Jean-Pierre Otte

 

À propos des peintures à la cire de Jean-Pierre Otte

Entrer dans un univers nous soumet immanquablement à des réserves. Car il n’est pas le nôtre, il nous est nouveau, il obéit à ses propres lois, il est la conséquence d’une suite imprévisible d’événements, de cataclysmes, d’incroyables aubaines, de hasards accumulés…

L’univers réel et quasi insondable offre des dimensions infinies puisqu’il va jusqu’à créer le temps au fur et à mesure de son développement sans fin. L’univers créé par un artiste n’est-il pas comme ce monde réel, tout autant insondable ? Vouloir y saisir un ordonnancement philosophiquement archétypal est faribole ; vouloir arrêter un propos sur un monde qui est mouvement, baliverne ; vouloir délimiter des frontières là où tout est fluidité et passages indéterminés, ineptie ; vouloir évaluer là où toute échelle est un accessoire fortuit, méprise ; vouloir théoriser là où seules la concrétisation et l’expérience se sont donné rendez-vous, insulte.

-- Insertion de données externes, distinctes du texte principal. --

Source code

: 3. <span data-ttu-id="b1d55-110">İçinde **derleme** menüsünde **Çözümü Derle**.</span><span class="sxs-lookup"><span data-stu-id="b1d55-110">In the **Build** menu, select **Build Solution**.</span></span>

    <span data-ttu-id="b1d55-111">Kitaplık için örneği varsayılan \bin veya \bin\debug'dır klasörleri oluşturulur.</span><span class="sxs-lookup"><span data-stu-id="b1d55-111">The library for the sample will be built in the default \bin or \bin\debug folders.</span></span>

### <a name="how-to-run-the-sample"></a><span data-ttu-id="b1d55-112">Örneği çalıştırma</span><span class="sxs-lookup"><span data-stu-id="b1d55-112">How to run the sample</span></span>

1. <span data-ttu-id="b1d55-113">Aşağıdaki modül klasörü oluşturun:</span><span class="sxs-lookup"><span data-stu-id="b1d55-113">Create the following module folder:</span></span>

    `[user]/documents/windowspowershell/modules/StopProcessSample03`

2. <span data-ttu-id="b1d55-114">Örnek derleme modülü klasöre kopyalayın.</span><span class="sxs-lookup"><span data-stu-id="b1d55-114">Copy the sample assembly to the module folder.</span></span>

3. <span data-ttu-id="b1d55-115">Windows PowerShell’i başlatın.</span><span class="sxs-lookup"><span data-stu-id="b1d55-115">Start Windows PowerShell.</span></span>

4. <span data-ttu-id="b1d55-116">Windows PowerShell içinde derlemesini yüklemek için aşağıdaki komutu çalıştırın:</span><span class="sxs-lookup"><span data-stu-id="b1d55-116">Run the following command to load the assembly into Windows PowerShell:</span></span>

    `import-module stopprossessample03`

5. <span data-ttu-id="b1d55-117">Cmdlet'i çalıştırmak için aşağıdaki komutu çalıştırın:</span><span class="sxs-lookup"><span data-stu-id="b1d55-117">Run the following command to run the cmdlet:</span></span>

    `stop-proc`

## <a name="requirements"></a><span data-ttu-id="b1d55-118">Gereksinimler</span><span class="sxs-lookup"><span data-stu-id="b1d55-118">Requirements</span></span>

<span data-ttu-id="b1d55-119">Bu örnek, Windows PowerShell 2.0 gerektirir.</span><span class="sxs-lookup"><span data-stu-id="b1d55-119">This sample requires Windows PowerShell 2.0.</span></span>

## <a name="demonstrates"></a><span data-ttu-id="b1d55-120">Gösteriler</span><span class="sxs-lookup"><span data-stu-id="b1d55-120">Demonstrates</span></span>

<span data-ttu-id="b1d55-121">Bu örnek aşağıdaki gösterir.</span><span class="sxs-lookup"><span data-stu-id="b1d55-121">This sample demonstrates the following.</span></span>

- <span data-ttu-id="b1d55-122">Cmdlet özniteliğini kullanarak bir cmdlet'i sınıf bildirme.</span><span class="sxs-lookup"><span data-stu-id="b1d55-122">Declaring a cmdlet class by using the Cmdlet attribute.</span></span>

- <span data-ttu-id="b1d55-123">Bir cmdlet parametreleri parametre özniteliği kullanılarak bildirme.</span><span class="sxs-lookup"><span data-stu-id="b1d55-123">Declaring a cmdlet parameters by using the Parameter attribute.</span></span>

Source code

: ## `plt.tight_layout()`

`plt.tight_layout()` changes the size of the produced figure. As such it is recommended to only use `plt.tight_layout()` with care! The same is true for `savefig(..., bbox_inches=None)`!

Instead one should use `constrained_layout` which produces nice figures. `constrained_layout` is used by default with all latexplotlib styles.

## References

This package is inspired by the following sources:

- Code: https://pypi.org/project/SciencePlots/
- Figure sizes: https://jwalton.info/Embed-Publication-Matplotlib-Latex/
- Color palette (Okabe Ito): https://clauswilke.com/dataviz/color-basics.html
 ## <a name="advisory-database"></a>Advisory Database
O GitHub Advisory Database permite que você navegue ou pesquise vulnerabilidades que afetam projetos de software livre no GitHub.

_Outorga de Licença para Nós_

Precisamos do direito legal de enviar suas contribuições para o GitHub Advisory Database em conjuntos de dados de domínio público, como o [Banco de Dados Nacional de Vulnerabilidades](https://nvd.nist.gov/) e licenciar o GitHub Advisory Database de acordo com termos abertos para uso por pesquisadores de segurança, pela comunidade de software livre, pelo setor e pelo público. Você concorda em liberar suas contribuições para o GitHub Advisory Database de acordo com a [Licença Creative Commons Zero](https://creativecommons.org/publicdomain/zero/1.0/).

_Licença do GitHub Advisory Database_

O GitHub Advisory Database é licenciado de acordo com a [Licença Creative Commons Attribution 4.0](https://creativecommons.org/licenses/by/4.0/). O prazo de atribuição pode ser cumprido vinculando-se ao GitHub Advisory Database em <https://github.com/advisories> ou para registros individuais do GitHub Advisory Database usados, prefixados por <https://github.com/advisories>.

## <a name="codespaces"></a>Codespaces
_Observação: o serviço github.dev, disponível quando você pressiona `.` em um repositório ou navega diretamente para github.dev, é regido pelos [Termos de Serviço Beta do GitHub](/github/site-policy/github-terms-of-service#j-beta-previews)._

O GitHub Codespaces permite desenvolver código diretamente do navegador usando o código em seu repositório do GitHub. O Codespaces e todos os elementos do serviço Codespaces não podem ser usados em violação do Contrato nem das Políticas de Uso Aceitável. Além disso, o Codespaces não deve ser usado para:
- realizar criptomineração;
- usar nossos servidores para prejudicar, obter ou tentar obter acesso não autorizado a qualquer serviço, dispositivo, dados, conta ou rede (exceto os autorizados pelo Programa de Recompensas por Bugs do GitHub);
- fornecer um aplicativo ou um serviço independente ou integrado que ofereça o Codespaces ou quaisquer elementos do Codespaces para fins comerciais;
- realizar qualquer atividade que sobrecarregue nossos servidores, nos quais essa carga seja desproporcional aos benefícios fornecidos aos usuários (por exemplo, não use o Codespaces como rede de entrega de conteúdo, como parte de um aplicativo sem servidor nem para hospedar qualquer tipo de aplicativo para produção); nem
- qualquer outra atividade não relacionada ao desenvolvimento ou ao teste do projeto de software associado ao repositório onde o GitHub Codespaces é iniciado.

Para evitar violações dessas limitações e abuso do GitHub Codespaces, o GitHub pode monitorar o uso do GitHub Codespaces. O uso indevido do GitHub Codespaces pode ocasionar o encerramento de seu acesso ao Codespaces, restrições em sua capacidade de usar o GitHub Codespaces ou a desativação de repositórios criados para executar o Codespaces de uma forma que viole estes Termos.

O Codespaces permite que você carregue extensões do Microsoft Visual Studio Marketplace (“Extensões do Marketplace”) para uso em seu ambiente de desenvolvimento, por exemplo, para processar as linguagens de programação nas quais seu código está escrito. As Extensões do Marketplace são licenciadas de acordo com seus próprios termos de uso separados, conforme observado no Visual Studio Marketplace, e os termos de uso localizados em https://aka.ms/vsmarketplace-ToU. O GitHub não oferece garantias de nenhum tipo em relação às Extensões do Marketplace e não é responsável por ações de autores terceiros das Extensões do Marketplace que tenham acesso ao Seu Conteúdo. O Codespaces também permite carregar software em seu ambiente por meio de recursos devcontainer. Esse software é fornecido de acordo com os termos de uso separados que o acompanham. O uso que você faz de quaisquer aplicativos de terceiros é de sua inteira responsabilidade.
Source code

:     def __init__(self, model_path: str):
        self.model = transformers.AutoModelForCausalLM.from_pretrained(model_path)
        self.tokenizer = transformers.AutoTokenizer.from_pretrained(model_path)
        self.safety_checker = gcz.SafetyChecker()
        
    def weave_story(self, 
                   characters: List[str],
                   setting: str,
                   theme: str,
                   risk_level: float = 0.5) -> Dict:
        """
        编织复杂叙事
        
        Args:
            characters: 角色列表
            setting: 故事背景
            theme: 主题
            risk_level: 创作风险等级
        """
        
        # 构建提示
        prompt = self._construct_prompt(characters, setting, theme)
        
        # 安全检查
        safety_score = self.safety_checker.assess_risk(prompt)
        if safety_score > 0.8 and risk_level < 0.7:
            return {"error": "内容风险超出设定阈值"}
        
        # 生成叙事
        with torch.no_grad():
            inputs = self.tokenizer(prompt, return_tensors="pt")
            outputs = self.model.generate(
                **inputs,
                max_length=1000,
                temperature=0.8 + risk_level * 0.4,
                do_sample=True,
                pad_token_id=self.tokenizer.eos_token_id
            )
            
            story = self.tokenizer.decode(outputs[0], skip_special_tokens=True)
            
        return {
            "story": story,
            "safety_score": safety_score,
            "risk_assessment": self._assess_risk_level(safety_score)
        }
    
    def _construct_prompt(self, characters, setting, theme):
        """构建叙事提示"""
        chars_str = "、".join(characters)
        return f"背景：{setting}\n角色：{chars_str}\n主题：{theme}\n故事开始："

Entrer dans l’univers de la peinture de Jean-Pierre Otte exige un lâcher-prise. Là s’y déploient des atmosphères inattendues, s’y meuvent des méandres qui ne sont pas eaux poussées vers l’aval, mais cire pressée, décollée, raclée… Vers quel amont ? Des peintures qui semblent faites pour l’aulne, l’arbre des eaux mortes et sombres. C’est un univers aquatique qu’il nous est donné de survoler ici, où se révèlent dans l’inopiné, des grottes, des gouffres, des landes, des champs nocturnes, des marais et des chantoirs.

Cette peinture ne nous enserre pas dans un procédé technique, elle nous entraîne dans le souvenir de lieux et de songes, elle nous rappelle des moments d’effroi lors de promenades incertaines à des heures inappropriées. Mais, pour les observateurs imprégnés d’histoire de l’art et de littérature, elle ne les abandonne pas à la seule nature, elle les invite en des mondes bien connus, ceux de Bosch, d’Arcimboldo, d’Altdorfer, de Dalí, de Fautrier, de Barceló, de Leroy… et tout aussi bien aux peintures rupestres ou à l’art brut (l’art de celles et ceux qui ne savent pas qu’on appelle art ce qu’ils créent dans le tourbillon confus de leur esprit). Ces regardeurs invétérés donc, peuvent y parcourir par le souvenir les rives des enfers dantesques, l’atmosphère du Roi des Aulnes de Tournier, le Jardin des délices de Bosch, les champs de bataille d’Albrecht Altdörfer, les peintures griffées de Gustave Moreau, les espaces gestuels de Roberto Matta, les printemps féériques de Frantisek Kupka, les calligraphies de Christian Dotremont ou de Jean Dubuffet, les champs de blé nocturnes d’Anselm Kiefer…

Certes, ces univers ne rassurent guère, mais ils nous lient à notre mère, la Terre, ils nous rappellent nos origines cosmiques, océaniques, minérales, végétales, animales. Avant de jouir de l’innocence d’être au monde, il a bien fallu patauger, s’extirper, se déplacer, traverser les aubes, tâtonner, se perdre.

Pour connaître l’autre versant de ce cheminement de l’humanité, le versant dionysien (selon la formule de Nietzsche), il nous faut reprendre le cours de nos lectures de ses livres enchanteurs que sont « Le cœur dans sa gousse », ou « Histoires du plaisir d’exister ».

Car il y a bien deux versants dans l’œuvre de Jean-Pierre Otte, l’un lumineux, hédoniste, épicurien, supporté par l’écriture, l’autre sourd, intriguant, cioranesque[1] dirai-je, entretenu par la peinture. Des opposés qui constituent bien un univers complet, inentamé.

José Strée, le 8 juin 2020

[1] E.- M. Cioran (1911-1995) libre penseur roumain publiant en français depuis 1939. Selon Stéphane Barsacq, “Cioran a été un destructeur qui ajoute à l’existence, qui l’enrichit en la sapant — bref, un nostalgique de l’âge des cavernes et du siècle des Lumières”.